Hello, I am trying to implement the equalize function:
It is optional so I hope it is okay to post my code here (as it does not affect grader): [Deleted by Mentor]
This is the output from my code, the cosine_similarity after equalizing is different from that of the expected output:
based on your error log, you need to look into your codes for correction/adjustment in corrected_e_w1B and corrected_e_w2B, e1 and e2.
The most important thing, kindly remove codes from your post, it is against community guidelines to share codes on public posts. Share only your error log or the output with expected output log.
Notice that your answers are actually pretty close to the expected values: the differences are out in the 15th decimal place of the mantissa values. We are operating in 64 bit floating point and you can get different rounding behavior with different ways to express a given computation that are equivalent mathematically.

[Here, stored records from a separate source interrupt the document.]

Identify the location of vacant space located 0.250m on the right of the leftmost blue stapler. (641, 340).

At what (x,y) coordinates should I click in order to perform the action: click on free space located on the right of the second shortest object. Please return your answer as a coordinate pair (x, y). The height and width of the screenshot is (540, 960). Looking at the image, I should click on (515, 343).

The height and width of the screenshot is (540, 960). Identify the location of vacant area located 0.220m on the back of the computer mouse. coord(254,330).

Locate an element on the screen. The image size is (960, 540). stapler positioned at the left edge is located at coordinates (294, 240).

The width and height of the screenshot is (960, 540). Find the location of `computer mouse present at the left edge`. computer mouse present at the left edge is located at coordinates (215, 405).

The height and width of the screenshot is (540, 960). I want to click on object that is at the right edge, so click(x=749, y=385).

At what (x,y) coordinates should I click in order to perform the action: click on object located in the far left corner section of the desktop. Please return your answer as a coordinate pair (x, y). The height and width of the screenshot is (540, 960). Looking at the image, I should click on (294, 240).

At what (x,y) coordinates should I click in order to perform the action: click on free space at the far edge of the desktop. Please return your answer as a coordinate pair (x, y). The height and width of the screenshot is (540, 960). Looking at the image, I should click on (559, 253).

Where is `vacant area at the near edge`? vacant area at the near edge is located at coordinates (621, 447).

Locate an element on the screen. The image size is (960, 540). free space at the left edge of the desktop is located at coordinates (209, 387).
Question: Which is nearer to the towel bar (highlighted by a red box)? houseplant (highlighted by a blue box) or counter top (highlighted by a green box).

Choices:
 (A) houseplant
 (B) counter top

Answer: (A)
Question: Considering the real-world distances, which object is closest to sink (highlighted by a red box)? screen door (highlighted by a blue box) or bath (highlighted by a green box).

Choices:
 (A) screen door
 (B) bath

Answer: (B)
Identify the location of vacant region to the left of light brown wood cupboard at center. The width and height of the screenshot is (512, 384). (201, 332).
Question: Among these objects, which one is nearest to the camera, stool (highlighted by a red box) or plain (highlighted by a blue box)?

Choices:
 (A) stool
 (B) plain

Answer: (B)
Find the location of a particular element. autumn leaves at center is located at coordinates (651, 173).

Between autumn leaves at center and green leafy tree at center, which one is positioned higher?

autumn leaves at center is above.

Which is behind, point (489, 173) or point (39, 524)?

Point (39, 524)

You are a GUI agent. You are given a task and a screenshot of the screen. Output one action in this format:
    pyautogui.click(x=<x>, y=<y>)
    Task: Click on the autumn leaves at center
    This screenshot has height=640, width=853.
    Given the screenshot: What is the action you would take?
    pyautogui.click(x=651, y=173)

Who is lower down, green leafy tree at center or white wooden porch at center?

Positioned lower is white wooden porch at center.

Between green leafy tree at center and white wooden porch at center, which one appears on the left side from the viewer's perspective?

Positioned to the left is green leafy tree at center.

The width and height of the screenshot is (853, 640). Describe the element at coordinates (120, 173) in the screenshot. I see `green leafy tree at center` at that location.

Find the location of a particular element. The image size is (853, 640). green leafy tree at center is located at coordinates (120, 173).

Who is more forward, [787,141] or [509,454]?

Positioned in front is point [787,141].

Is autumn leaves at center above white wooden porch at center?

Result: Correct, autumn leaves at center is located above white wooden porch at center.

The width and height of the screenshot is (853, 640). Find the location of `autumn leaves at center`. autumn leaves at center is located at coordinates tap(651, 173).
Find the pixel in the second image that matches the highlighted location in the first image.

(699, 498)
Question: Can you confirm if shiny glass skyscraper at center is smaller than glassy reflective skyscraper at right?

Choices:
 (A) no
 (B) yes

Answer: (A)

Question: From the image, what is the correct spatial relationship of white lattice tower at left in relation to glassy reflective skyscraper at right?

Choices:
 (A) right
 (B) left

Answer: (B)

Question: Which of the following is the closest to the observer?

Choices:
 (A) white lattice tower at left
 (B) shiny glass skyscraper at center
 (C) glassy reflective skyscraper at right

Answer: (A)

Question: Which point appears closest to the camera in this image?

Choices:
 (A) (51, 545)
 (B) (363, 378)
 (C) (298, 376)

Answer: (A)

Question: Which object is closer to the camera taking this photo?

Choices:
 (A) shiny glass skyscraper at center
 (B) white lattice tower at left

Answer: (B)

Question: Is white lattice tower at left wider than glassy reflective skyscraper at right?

I compared your code to mine and the only differences I see are where you compute the square of the norm of a vector. That happens in 5 places in the code. You implement those by taking np.linalg.norm and then squaring it. I did it by squaring the vectors and then summing the elements. That’s both mathematically equivalent and a lot more efficient because it omits the computation of the square root, which is expensive and just wasted anyway. Try it my way:
||v||^2 = \displaystyle \sum_{i = 1}^n v_i^2
I got the exact answers out to the full resolution of the print statements. If we were operating in \mathbb{R} both implementations would give exactly the same result, but not in the pathetic limited world of floating point. There are literally only 2^{64} distinct numbers we can represent between -\infty and +\infty. That’s pretty sad compared to pure math and it has some real world side effects. But we can still land a spacecraft on Mars with 64 bit floating point, so it’s “close enough for jazz”.
Thank you for your replies the problem I have is the last 3 numbers are not what shows in the expected result, so I thought there was some miscalculation
Hello, I have tried to implement the function using np.sum(np.square())the result is close but not exactly, could you please message the code so I can compare and correct mine? Thanks in advance.
We’re into “angels dancing on the head of a pin” territory here for sure. Before your answers differed in the 15th decimal place and now they differ in the 17th decimal place. That’s 10^{-17}, which is literally smaller the resolution of IEEE 754binary float64. The spec shows that as 15.95 decimal digits. You can get bigger differences than that just from things like the difference between:
1/m * expression
and
expression / m
But if you really want to get this exactly, you can DM me your notebook. Or DM me the “copy/paste” of your current code and I’ll have a look.
Just to close the loop here, we had a private conversation to compare the source code and there were a couple of lines where the operations were:
(a * b) / c
And you get a very slightly different answer if you write that as
(a / c) * b
Of course they are equivalent from a mathematical point of view, but the rounding errors are slightly different when you run the computations in 64 bit floating point.